What is my purpose here? I am working on a project, without pay, for a number of months in order to:
Learn a new toolset – I have already read a lot about Causal Inference, I find it incredibly interesting, I am amazed that it is not in more widespread use, I want to learn what works and what does not. I am already learning why this approach is not in wider use; more on that another day.
Find out what is really possible – Reading books like Pearl’s Book of Why it feels as though the problem of Generalised Artificial Intelligence is already solved and just waiting to be implemented. But this is not really true. So what can be done with this toolset? What is it good for? And what are the tasks for which other toolset are far more powerful?
Get back into programming and data – I’ve spent two years leading teams of Software Engineers, Machine Learning Engineers, and Data Scientists. I architected systems. I gave nuanced feedback on how I wanted systems to be built. But I barely touched a line of code myself. For reasons of mentoring my team, I barely even looked at data myself. Along with my consulting work, I have become incredibly good at leading teams on advanced AI/ML/Data/Scientific projects. But I don’t like the feeling of letting my fundamental skills get rusty. I want to keep some skin in the game.
Decide what to do next – It seems that one of my key skills is in learning advanced technologies and then leading teams to develop tools which leverage, at least a small corner of, these techniques. I want to either work on biomedical applications of AI, or on Generalised AI. This approach has strong links to both. Let’s see what I can learn, and then we’ll see what I will work on next.
What can Causal Inference realistically do?
I fundamentally agree with the Microsoft DoWhy project in how they seem to divide up the world of Causal Inference. Essentially there are two different aspects to Causality toolsets.

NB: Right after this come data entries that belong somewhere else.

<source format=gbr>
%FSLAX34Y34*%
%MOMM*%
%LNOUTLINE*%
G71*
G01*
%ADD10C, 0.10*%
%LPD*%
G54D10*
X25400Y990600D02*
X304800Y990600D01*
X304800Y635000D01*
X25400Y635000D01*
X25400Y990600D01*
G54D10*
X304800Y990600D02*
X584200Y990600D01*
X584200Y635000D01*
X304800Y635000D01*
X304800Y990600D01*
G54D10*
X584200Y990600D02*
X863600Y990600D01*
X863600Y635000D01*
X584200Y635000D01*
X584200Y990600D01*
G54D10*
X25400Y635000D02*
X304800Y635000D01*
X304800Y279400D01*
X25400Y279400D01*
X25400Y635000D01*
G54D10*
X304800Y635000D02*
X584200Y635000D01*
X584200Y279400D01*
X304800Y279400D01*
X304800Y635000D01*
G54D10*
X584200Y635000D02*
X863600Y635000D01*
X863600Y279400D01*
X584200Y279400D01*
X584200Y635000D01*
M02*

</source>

- Graph theory driven analytics
- Inference / Prediction
The analytics involves (1) building a causal model, and (2) analysing what hypotheses are ‘provable’ and which ones are unconstrained by the model. This is probably where I will begin my project, and it is the bit which might be a welcome contribution to the Omega project (they don’t need it, but it would be useful).

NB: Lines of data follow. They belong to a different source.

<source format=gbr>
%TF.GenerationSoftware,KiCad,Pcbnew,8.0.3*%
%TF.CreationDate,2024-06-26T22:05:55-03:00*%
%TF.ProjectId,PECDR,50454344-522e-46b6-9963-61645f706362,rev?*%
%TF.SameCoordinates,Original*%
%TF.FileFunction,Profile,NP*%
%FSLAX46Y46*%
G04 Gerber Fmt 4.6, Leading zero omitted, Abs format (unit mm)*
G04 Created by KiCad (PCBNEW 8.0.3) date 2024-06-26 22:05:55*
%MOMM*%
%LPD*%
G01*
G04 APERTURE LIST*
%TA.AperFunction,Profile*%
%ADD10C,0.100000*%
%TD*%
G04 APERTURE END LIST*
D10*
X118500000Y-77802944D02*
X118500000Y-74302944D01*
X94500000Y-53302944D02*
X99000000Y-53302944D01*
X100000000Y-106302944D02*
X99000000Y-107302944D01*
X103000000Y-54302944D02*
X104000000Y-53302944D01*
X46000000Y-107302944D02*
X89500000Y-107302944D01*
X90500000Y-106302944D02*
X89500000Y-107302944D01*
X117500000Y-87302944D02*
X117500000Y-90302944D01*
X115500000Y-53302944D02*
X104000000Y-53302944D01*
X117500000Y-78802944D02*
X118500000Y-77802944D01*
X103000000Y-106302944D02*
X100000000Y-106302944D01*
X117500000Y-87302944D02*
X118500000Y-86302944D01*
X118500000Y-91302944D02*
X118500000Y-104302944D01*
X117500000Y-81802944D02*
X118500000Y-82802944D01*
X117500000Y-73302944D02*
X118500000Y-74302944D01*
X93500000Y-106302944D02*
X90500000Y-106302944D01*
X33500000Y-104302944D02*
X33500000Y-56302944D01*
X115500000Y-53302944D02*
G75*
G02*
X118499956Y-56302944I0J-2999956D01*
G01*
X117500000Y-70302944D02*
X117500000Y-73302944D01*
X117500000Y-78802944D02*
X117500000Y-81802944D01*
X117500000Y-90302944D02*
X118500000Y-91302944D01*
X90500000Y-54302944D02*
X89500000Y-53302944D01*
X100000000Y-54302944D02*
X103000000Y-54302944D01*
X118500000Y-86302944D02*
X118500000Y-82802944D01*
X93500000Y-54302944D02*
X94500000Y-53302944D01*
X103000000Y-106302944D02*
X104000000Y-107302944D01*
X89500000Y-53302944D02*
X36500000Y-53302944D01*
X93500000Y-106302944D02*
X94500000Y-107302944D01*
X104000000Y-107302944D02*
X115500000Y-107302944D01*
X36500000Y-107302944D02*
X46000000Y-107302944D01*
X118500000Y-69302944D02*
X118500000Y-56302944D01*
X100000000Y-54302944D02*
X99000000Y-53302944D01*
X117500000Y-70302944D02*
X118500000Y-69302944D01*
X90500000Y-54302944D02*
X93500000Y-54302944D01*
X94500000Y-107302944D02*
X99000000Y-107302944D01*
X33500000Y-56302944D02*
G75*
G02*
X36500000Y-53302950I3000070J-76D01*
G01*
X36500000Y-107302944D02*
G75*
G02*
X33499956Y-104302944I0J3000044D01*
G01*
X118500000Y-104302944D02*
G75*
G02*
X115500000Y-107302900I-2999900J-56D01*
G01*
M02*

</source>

The inference/prediction involves (1) fitting a predictive model, which obeys the causal model, to the data and estimating the (causal) effect, and (2) testing the robustness of the fitted model numerically.
In a large sense, part 1 is about finding out which causal effects are measurable for a given data set and hypothesis. And part 2, is the prediction of the outcome of What if… style manipulations. In true mathematical fashion, first you need to know what it is possible to show, then you can actually demonstrate effect size, etc.
Relationship to my previous work
My interest in Causal Inference grew out of two aspects of my previous work. Firstly, I use mathematics to explain and predict biophysical processes. With the best will in the world, it is exceedingly difficult to prove to all participants that your mathematics successfully explain a biological process. For this reason, I have wandered through most of the sub-topics of mathematical and statistical modelling by now. Causal Inference seems to be the logical endpoint of epidemiology, if things go well.
Secondly, I worked on a project involving Actor-Critic learning a number of years ago. Part of this project involved the creation of an entirely abstract representation of a Critic’s worldview. I never published this work. Basically, nobody has ever seen it. But it contributes remarkably to learning in an Actor-Critic framework and it looks as though it might actually be implemented in the brain. This work originally led me to Pearl’s causality framework. I would love to link the two. If the hypothesis representation in the causal model can be made symbolically, in accordance with my previous work, then it might be a very interesting step forward in AI and Learning Systems.